Although I am not well versed about the Dwayne Dail case and the prosecution’s actions, I am inclined to give the prosecutor the benefit of the doubt, if, as was reported in The News & Observer, Vickory rushed to free Dail once the 2007 DNA tests excluded him as the assailant of the 12 year old victim. No one person, or no one prosecutor is perfect… everyone makes mistakes. To his credit, Branny Vickory admitted his mistake and made an effort to correct it. This is what a good prosecutor does. And as simple as the principle of correcting a mistake seems, it is one that is not undertaken as often as one would think among state prosecutors. In the Alan Gell case (prosecuted by David Hoke), for example, as soon as definitive exculpatory evidence became available proving that Gell could not have committed the murder for which he received the death sentence, the Attorney General’s Office proceeded to re-try Gell, nonetheless.
More recently, another situation where prosecutorial mistakes led to a wrongful 17 year imprisonment of an innocent man is illustrated by the Greg Taylor case. When the Innocence Inquiry Commission unanimously referred Greg Taylor’s murder conviction to a three judge panel for review, the initial 1991 prosecutor Tom Ford, with assistance from Wake County District Attorney Colon Willoughby, fought tooth and nail to have the innocent man, Greg Taylor, remain incarcerated for the rest of his life. The judicial review of the case brought to light the fact that the State lab withheld information favorable to the defendant, and that Prosecutor Ford misrepresented the lab results in order to win a conviction against the innocent man. Like prosecutors Vickory and Hoke, Ford had no credible evidence to charge or prosecute Greg Taylor in 1993.

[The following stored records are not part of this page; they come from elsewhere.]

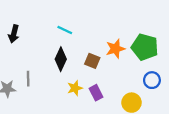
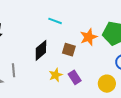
cyan line: (65, 30) -> (55, 21), moved
black diamond: (61, 59) -> (41, 50), turned 30

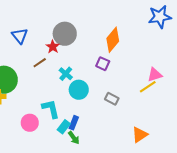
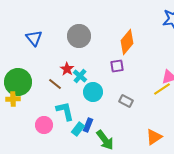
red star: (53, 47) -> (67, 69), moved
brown line: (40, 63) -> (55, 84), moved, turned 72
purple square: (103, 64) -> (117, 66), turned -32
green arrow: (74, 138) -> (105, 140), moved, size x1.5

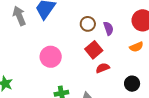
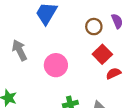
gray arrow: (19, 16) -> (19, 50), moved
purple semicircle: (108, 28) -> (117, 21), moved

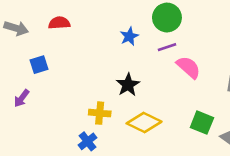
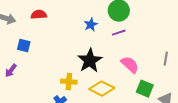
blue square: (39, 65) -> (24, 46), turned 32
pink semicircle: (188, 67) -> (130, 65), moved
black star: (128, 85) -> (90, 61), size x1.4

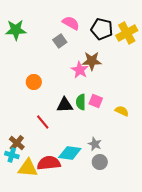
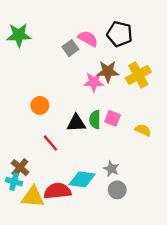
pink semicircle: (71, 23) -> (88, 39), moved
yellow cross: (127, 33) -> (138, 75), moved
pink star: (80, 70) -> (94, 82), turned -30
orange circle: (34, 82) -> (40, 105), moved

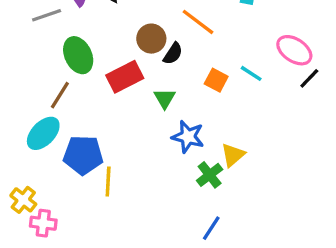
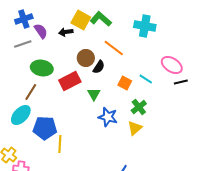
green ellipse: (78, 55) -> (42, 68), turned -55
black line: (309, 78) -> (181, 82), turned 32
green cross: (210, 175) -> (139, 107), moved

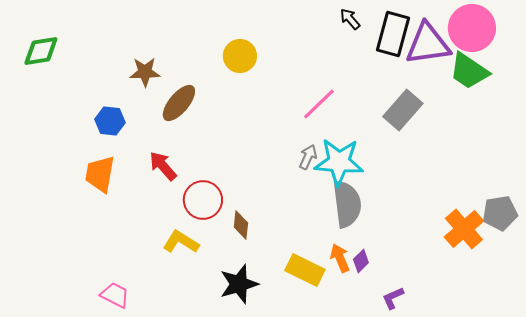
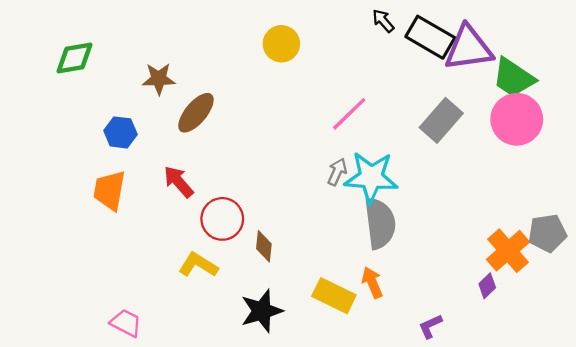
pink circle: (472, 28) -> (517, 119), moved
black rectangle: (393, 34) -> (430, 37), turned -75
green diamond: (41, 51) -> (74, 58), moved
yellow circle: (240, 56) -> (281, 44), moved
purple diamond: (361, 261) -> (487, 286), moved

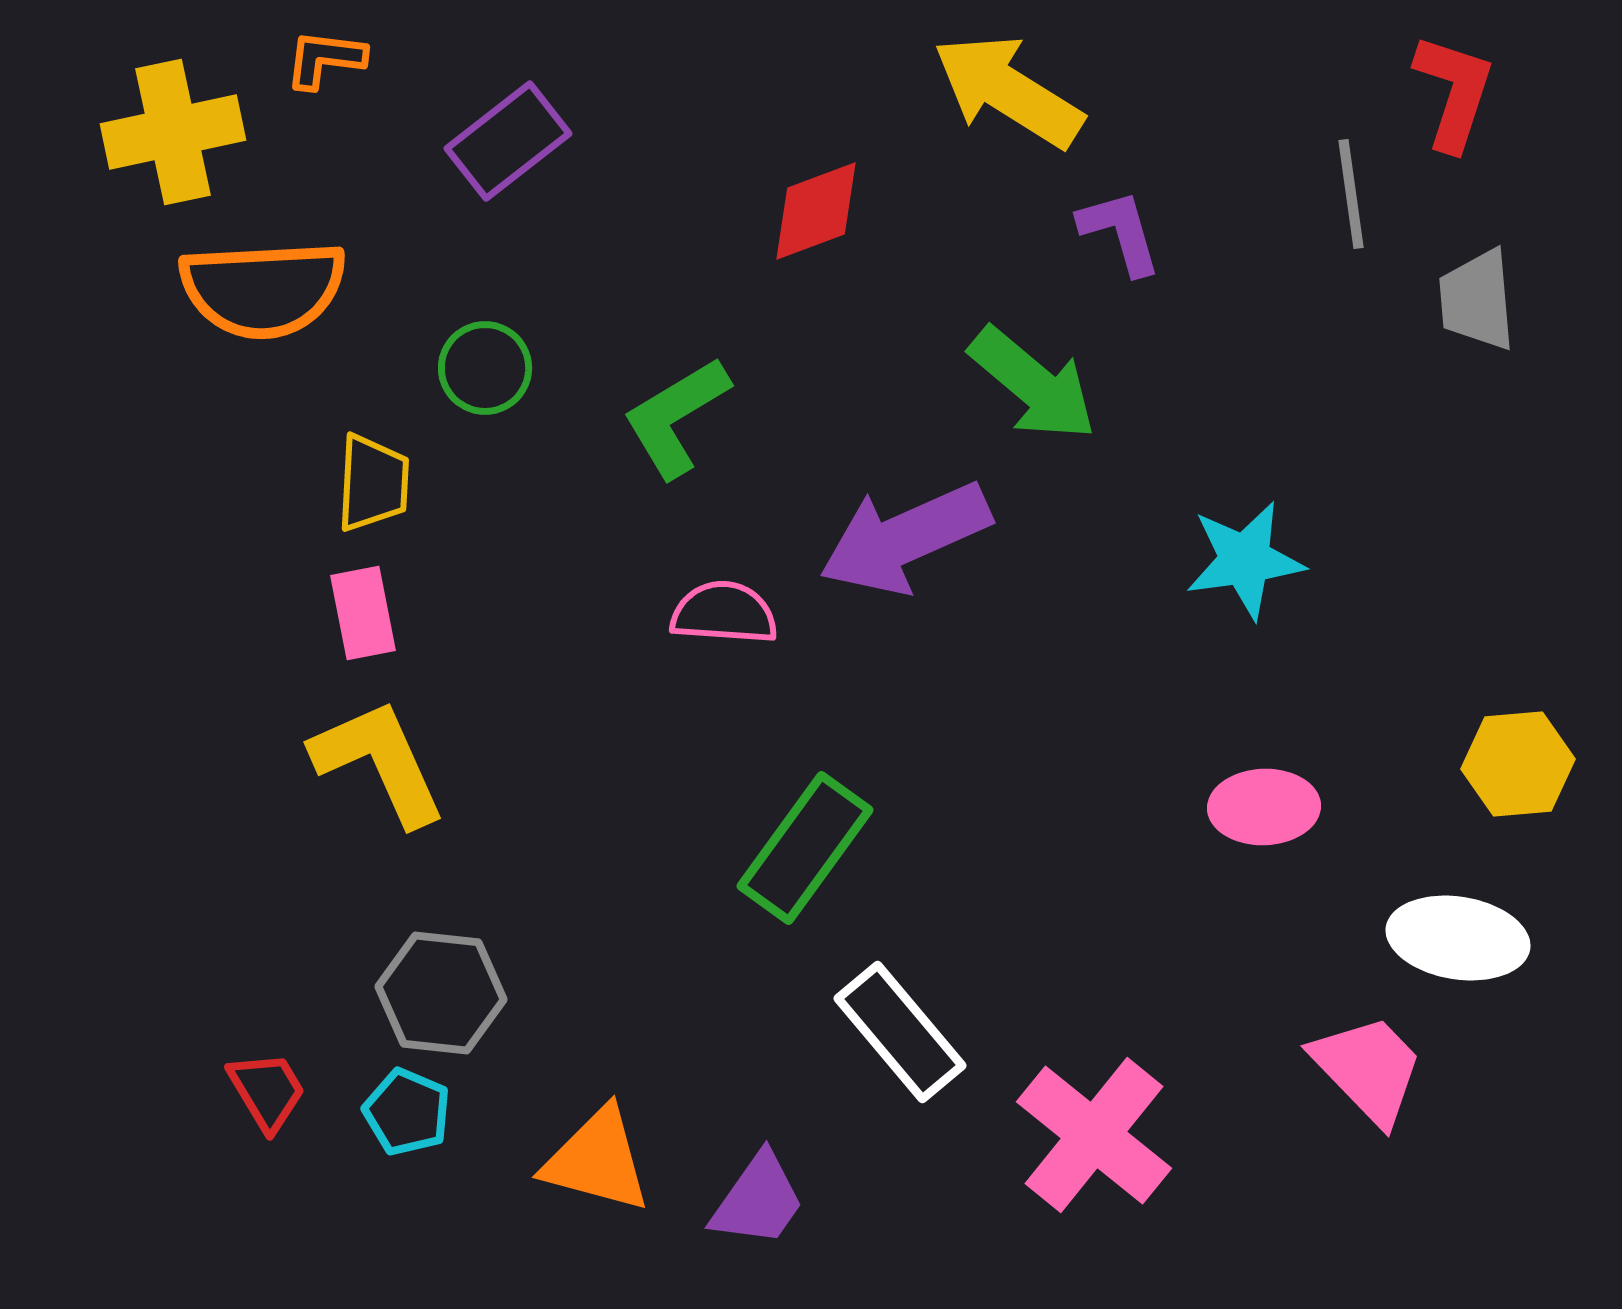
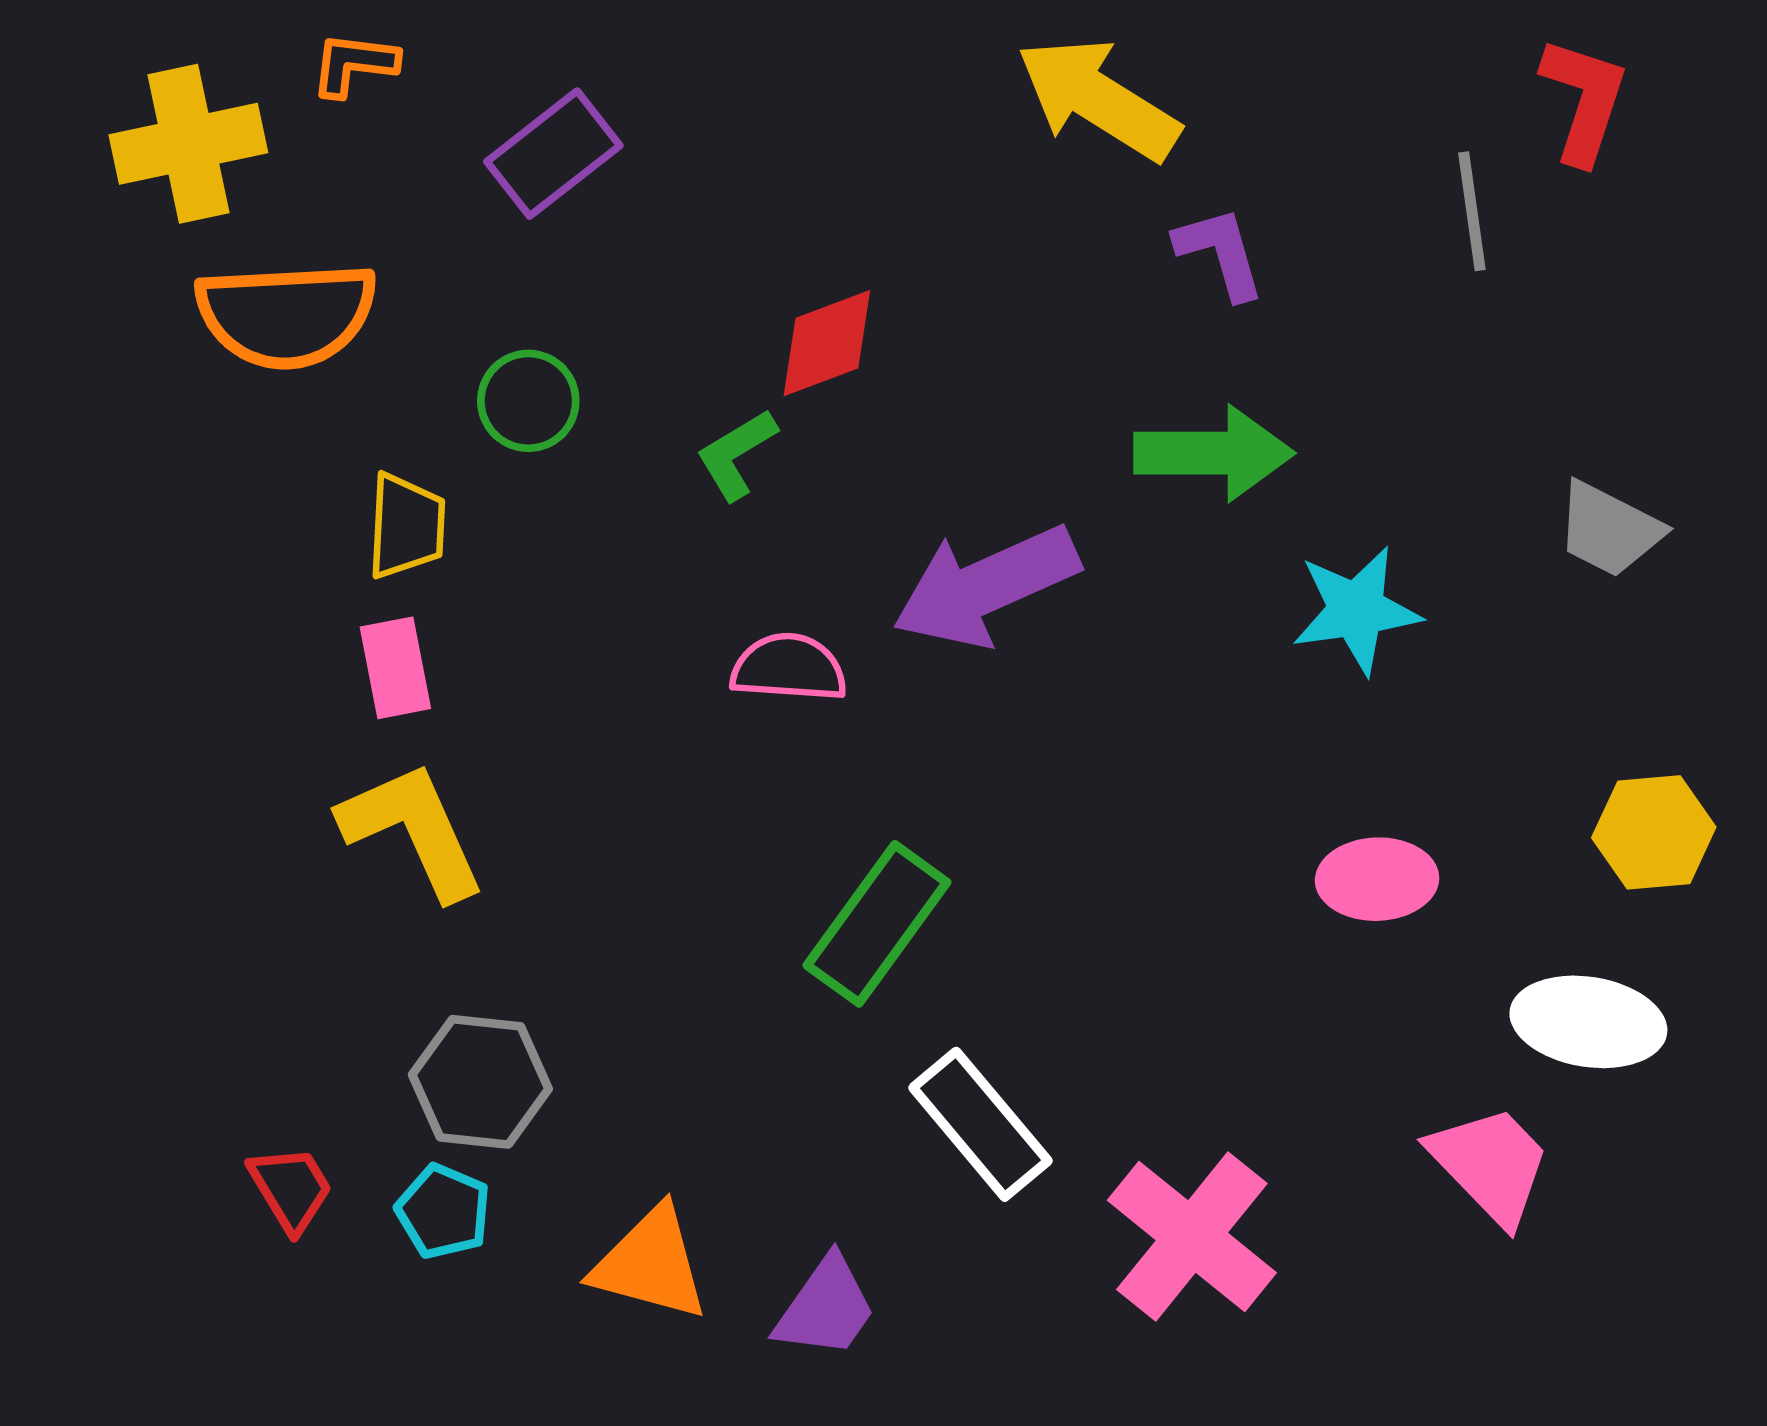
red diamond: (816, 211) -> (827, 343), moved
gray trapezoid: (1477, 300) -> (1609, 529), moved, turned -58
green arrow: (1033, 384) -> (1214, 453), moved, turned -40
green L-shape: (676, 417) -> (736, 454), size x0.7

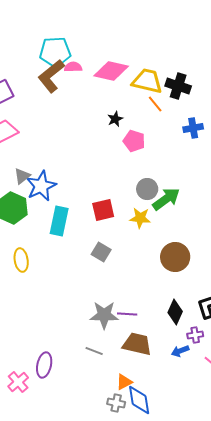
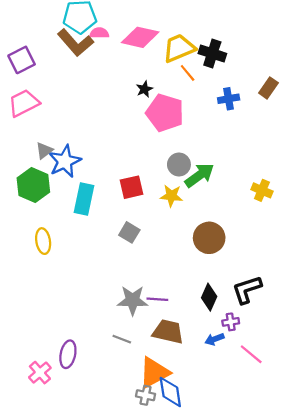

Prosecutors, once they realize that they have made a mistake, should admit it and move to correct it… like Vickory and Mike Nifong. When the Duke Lacrosse accuser could not identify to Prosecutor Nifong’s satisfaction that she had been rape, Mr. Nifong immediately moved to drop the rape charges. However, when exculpatory evidence was uncovered pointing to Gell’s innocence, the Attorney General’s Office chose to fight to try and convince the public that it had not made a mistake by convicting an innocent man to death… but the jury, when presented with the exculpatory evidence and given the opportunity to deliberate, quickly reached the obvious verdict, that Gell was innocent. Prosecutor Tom Ford, likewise tried to convince the world that Greg Taylor was guilty before a panel 17 years after the initial trial. Ford was more interested in trying to prove that he had not made a mistake in convicting the wrong man, rather than any consideration that he might be keeping an innocent man behind bars for the rest of his life… he didn’t care.
All prosecutors, at some time or another in their careers, make mistakes… but it is the relatively few good ones, like Branny Vickory and Mike Nifong, who admit to them and then set about to correct them.